Figure 3Transient antigen-negative escape can be caused by CD19 promoter methylation in vitro. (A) HG3, RAMOS and MEC1 cell lines cocultured for 24 hours with CAR/control T cells were sorted into CD19-negative and CD19-positive B-cell populations and CD19 promoter methylation was studied with bisulfite sequencing. (B) Primary CLL cells were cocultured and analyzed as in (A). The CLL1 cells harbored a minor TP53 mutation (VAF <4%) and no recurrent genomic aberrations (eg, 13qdel, 11qdel, trisomy of 12), while CLL2 cells were wild-type for TP53, and harbored a deletion of 11q region. (C) MEC1 cells were mixed with CART-19 cells for 24 hours and both CD19-negative and CD19-positive proportion of cells were sorted out for CD19 promoter methylation analysis (left).
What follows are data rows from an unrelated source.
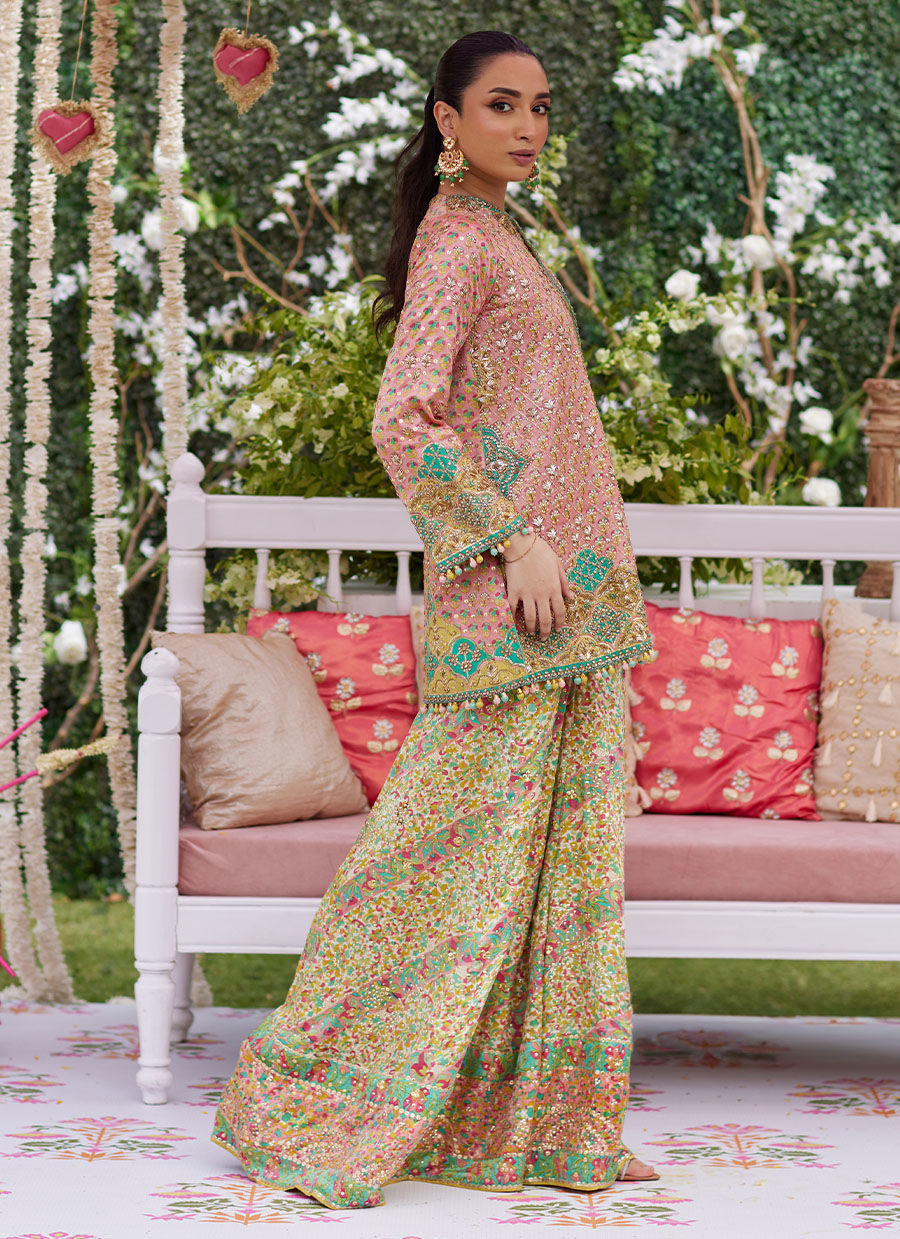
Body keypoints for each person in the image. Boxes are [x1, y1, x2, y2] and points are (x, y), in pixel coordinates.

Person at [213, 29, 657, 1210]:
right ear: (447, 122)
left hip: (568, 611)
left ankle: (543, 1123)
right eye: (502, 105)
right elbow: (403, 417)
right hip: (512, 604)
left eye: (541, 107)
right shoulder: (458, 240)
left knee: (560, 875)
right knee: (437, 866)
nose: (529, 126)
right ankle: (314, 1095)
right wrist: (511, 538)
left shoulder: (498, 235)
HG3 cells were mixed with CART-19 cells at 1:1 ratio for 12 hours and then CD19-negative and CD19-positive fraction of cells was sorted out for CD19 promoter methylation analysis (right). (D) Freshly sorted CD19-negative RAMOS cells from (A) were treated with 5-aza-2′-deoxycytidine (AZA; 1 µM or 5 µM) or DMSO for 48 hours. Then, CD19 expression levels were assessed by flow cytometry. CLL, chronic lymphocytic leukemia; MFI, mean fluorescence intensity.